EXERCISE INSTRUCTIONS:
In the records below, return verbatim the lines beginning at the one containing "text Vďaka kontaktom" and ending with the one containing "text ďalšiu mimoriadne", including both.

__________

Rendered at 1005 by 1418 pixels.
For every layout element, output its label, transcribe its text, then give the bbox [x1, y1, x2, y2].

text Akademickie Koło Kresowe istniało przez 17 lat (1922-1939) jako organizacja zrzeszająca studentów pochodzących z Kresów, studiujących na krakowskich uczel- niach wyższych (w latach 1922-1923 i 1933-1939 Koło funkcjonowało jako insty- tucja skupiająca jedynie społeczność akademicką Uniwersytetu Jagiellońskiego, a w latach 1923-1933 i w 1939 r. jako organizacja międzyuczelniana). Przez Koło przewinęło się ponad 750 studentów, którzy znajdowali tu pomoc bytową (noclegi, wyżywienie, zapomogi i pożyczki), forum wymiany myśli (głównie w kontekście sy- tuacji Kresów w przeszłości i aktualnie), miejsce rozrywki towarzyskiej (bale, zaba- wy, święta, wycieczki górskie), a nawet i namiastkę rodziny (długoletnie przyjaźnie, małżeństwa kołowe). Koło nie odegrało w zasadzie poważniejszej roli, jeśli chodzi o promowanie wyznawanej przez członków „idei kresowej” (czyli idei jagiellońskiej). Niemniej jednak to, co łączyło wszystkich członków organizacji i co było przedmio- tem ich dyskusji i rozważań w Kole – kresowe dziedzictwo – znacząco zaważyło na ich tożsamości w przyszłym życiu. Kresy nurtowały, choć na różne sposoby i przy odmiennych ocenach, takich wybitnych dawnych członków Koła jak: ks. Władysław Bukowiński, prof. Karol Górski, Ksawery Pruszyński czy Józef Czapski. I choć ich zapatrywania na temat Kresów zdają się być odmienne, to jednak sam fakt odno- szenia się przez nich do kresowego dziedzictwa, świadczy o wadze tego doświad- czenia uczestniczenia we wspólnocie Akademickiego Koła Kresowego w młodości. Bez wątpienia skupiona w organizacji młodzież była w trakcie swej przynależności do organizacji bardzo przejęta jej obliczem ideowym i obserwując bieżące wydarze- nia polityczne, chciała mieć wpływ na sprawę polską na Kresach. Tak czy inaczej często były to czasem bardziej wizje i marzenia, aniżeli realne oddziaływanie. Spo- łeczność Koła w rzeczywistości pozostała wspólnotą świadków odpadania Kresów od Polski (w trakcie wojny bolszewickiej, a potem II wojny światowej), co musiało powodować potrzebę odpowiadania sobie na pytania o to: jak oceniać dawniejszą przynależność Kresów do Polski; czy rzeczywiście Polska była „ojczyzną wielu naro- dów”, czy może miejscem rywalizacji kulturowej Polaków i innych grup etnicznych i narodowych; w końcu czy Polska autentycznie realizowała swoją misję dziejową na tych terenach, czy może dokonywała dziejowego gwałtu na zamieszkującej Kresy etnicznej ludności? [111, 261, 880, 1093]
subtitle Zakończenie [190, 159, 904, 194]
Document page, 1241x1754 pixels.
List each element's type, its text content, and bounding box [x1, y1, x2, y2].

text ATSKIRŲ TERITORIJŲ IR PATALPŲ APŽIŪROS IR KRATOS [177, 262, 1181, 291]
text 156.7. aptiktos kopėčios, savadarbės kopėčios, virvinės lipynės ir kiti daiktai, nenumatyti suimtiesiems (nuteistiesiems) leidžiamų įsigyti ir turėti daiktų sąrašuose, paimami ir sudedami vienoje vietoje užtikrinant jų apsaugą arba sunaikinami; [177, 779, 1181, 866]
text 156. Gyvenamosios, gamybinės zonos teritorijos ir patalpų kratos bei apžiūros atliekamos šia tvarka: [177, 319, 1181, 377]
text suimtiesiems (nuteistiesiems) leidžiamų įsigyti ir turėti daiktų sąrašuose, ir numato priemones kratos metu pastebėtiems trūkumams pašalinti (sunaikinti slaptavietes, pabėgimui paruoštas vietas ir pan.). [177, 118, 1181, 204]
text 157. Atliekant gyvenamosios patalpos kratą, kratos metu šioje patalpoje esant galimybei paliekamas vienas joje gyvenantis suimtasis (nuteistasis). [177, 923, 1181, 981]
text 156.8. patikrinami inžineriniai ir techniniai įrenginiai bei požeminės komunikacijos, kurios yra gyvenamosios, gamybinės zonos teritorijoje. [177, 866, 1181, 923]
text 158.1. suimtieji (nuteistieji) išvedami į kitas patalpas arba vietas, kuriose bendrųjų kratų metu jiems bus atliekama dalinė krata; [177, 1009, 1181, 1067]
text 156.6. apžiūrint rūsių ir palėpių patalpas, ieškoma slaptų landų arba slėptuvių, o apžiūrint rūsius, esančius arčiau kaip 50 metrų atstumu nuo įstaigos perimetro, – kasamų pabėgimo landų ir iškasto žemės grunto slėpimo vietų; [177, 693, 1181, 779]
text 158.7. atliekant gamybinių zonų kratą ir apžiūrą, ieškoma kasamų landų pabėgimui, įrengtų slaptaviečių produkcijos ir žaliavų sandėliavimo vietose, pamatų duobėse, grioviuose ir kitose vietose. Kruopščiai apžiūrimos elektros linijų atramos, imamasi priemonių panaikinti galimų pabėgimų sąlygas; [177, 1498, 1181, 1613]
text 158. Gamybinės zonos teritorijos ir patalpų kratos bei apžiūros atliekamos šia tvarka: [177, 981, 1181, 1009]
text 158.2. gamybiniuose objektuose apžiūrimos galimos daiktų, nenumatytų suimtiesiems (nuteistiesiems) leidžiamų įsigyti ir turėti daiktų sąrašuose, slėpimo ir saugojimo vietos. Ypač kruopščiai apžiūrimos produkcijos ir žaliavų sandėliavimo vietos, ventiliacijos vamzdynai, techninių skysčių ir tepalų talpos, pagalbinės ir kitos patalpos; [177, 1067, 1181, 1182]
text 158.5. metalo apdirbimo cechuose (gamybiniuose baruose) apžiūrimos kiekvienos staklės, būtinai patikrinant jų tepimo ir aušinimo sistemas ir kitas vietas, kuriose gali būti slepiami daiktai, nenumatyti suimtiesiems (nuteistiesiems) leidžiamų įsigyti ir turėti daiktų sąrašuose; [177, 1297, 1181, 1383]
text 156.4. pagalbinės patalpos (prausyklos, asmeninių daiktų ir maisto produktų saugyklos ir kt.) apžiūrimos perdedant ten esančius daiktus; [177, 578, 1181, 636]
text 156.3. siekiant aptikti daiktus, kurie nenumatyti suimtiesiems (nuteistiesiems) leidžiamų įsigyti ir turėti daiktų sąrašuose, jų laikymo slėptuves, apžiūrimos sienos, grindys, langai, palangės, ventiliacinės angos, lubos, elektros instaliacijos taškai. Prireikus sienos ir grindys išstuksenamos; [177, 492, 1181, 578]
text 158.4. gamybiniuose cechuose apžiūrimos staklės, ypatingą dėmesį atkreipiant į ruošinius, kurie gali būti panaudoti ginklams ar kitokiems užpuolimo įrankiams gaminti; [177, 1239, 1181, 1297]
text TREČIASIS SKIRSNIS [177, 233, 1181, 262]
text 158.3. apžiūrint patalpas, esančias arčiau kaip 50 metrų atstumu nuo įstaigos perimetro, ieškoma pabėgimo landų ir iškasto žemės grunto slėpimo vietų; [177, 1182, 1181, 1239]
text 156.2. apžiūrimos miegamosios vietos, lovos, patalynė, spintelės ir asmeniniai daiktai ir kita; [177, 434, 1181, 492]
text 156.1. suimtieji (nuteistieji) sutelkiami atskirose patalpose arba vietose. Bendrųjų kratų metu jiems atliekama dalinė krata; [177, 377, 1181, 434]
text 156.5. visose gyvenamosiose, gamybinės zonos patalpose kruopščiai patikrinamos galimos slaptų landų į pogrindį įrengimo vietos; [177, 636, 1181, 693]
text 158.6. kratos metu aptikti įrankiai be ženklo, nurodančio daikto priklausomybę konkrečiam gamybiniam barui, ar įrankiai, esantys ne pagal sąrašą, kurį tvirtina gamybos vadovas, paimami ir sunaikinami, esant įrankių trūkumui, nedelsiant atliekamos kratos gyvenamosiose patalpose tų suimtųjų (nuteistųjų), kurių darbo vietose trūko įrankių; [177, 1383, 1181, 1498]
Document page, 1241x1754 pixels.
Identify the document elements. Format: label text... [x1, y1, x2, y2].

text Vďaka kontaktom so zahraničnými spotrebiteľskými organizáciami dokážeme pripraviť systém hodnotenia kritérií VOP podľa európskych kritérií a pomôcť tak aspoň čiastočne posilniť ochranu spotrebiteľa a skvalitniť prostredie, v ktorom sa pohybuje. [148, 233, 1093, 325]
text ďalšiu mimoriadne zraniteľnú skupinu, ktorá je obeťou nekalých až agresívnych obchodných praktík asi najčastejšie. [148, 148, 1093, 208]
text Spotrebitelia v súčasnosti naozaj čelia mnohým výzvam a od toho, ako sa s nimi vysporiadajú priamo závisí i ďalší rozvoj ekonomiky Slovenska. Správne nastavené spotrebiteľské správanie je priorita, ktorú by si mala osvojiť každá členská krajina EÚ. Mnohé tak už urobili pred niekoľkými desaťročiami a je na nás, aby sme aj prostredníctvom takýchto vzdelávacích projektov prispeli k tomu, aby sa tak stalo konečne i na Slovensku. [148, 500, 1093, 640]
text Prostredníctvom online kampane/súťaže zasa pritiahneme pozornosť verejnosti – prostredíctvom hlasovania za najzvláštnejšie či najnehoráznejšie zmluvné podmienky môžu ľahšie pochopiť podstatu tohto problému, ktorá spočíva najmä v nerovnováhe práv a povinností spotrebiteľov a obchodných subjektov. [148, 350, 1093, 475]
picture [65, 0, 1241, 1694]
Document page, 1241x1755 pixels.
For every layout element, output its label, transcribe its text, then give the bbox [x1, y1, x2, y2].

__________

TASK OUTPUT:
text Vďaka kontaktom so zahraničnými spotrebiteľskými organizáciami dokážeme pripraviť systém hodnotenia kritérií VOP podľa európskych kritérií a pomôcť tak aspoň čiastočne posilniť ochranu spotrebiteľa a skvalitniť prostredie, v ktorom sa pohybuje. [148, 233, 1093, 325]
text ďalšiu mimoriadne zraniteľnú skupinu, ktorá je obeťou nekalých až agresívnych obchodných praktík asi najčastejšie. [148, 148, 1093, 208]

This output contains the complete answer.